Assets suitable for tokenization include U.S. and foreign government bonds, money market funds, private credit, real estate, commodities (gold, carbon credits), private equity, and corporate equities. As of 2026, six categories have each crossed $1 billion in on-chain value: private credit, commodities, U.S. Treasuries, corporate bonds, non-U.S. government debt, and institutional alternative funds.
What blockchain is used for RWA tokenization?

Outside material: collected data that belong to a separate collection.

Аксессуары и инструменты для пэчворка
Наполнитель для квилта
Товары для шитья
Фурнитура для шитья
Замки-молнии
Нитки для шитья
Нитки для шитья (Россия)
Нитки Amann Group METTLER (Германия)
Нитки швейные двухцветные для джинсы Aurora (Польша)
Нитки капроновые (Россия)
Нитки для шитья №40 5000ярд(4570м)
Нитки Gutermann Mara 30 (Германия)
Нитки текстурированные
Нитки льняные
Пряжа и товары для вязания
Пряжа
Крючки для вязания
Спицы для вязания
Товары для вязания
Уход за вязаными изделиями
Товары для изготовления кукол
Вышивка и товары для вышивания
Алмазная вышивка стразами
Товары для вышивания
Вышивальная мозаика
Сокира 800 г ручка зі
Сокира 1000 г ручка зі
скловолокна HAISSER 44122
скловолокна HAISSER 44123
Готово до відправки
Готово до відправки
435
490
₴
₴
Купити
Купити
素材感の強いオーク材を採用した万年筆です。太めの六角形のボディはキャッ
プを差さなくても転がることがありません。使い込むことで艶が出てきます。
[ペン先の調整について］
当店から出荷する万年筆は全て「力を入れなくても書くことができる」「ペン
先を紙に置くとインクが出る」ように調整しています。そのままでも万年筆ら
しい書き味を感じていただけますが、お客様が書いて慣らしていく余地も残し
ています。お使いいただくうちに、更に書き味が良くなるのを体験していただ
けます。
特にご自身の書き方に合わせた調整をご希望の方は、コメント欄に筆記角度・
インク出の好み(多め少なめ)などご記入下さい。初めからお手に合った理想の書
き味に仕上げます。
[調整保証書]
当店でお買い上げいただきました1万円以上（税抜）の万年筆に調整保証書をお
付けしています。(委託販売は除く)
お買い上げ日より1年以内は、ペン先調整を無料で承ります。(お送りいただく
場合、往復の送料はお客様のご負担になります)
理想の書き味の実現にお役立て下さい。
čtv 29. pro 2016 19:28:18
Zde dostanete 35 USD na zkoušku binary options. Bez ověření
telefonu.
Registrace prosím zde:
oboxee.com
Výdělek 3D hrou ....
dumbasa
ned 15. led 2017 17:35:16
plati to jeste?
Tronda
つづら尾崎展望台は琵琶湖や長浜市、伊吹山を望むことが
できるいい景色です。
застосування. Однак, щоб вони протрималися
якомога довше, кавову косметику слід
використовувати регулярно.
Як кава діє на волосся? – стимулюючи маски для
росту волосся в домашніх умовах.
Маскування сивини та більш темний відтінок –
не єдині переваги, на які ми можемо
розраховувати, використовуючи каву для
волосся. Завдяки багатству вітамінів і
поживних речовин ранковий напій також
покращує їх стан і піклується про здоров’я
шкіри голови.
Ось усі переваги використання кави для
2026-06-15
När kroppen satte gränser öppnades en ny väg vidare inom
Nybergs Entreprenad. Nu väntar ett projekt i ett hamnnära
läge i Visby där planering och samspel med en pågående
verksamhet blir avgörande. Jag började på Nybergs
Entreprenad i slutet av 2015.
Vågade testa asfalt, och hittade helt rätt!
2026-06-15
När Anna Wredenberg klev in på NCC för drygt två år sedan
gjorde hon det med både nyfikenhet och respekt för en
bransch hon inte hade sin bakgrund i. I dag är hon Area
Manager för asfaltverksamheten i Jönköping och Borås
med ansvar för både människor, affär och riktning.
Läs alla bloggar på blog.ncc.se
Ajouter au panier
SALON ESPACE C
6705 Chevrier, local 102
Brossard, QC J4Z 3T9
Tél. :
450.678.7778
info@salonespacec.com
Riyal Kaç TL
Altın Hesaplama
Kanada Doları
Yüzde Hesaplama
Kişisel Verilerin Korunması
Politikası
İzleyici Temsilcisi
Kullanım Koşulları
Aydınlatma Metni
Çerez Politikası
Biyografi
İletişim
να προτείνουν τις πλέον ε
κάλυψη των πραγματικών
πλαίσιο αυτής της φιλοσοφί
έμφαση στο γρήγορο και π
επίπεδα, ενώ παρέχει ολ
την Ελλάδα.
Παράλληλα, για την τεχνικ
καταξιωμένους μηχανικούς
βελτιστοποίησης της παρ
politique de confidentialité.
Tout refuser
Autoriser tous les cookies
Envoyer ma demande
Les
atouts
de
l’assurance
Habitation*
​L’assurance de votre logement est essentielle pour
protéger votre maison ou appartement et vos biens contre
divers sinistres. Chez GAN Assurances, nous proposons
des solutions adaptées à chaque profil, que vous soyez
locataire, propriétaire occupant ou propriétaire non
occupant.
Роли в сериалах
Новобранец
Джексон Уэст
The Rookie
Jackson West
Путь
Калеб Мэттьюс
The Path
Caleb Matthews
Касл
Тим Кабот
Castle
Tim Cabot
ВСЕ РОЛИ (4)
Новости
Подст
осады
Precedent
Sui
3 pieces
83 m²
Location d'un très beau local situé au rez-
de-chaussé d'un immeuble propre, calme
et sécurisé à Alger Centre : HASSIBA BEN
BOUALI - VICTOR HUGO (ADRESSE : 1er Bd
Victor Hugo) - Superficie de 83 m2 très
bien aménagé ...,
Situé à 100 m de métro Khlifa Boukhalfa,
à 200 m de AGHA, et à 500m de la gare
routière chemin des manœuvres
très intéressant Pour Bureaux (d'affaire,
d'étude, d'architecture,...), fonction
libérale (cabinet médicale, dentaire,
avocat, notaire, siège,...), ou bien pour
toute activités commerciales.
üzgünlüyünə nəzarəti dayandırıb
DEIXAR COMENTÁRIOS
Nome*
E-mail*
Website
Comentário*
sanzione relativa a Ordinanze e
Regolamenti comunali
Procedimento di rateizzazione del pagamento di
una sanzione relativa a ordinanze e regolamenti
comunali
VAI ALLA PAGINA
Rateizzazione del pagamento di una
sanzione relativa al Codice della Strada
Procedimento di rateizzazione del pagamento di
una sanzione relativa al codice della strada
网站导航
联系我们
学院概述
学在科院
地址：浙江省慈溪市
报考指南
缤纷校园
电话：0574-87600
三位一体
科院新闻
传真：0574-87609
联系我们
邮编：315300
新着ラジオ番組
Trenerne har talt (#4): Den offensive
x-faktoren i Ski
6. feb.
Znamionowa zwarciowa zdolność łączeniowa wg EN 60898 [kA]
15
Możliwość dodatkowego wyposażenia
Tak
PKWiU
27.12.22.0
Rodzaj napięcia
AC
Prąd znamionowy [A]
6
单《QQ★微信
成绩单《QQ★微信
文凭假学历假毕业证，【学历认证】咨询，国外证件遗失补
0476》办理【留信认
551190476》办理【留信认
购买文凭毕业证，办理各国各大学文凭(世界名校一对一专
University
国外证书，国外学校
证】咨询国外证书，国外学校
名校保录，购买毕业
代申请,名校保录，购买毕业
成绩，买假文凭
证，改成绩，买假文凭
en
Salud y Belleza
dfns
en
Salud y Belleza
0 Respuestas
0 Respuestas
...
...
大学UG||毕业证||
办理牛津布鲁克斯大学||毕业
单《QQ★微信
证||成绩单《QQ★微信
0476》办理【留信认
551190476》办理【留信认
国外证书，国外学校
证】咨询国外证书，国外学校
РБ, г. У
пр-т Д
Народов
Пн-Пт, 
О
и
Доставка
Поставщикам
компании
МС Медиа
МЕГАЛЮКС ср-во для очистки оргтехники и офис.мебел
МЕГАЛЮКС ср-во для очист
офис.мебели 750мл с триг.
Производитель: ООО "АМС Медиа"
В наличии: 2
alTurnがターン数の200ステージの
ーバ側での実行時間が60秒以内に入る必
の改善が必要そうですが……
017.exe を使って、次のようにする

Ethereum dominates with over 60% of tokenized RWA value, using ERC-20 and ERC-3643 token standards. Avalanche, Stellar, Polygon, Solana, and BNB Chain hold meaningful secondary share. Enterprise-grade permissioned alternatives include Hyperledger Besu, R3 Corda, and JPMorgan’s Quorum. BlackRock’s BUIDL fund is live on nine separate blockchain networks.
What You Now Know That You Didn’t Before
RWA tokenization in 2026 is not a crypto story. It is a capital markets infrastructure story that has been validated by the world’s largest asset managers operating production systems at scale. The three things that aligned simultaneously to make this the defining 2026 enterprise technology question were regulatory clarity from the GENIUS Act, institutional proof points beyond pilots, and the “yield stack” innovation that made the economic case undeniable.
The gap between where the market is today ($33 billion) and where the most aggressive forecasts point ($16 trillion by 2030) is a multiple of roughly 470 times. That gap is where the risk and the opportunity both live. Not all of it will close on the timeline proponents project. But enough of it will close, fast enough, to make inaction a position your board will need to defend rather than a default.
In the next 6 to 18 months, watch three things: the Clarity Act’s progress through Congress and its final treatment of tokenized securities, whether major custodians (BNY Mellon, State Street, JPMorgan custody) announce native tokenized asset settlement capabilities, and whether secondary market liquidity in non-Treasury RWA categories begins to show up in observable trading volume data. Those three signals will tell you whether the trillion-dollar projections are compressing or extending.
The board question has already arrived. The organizations with an answer ready built that answer 12 months before the question was asked.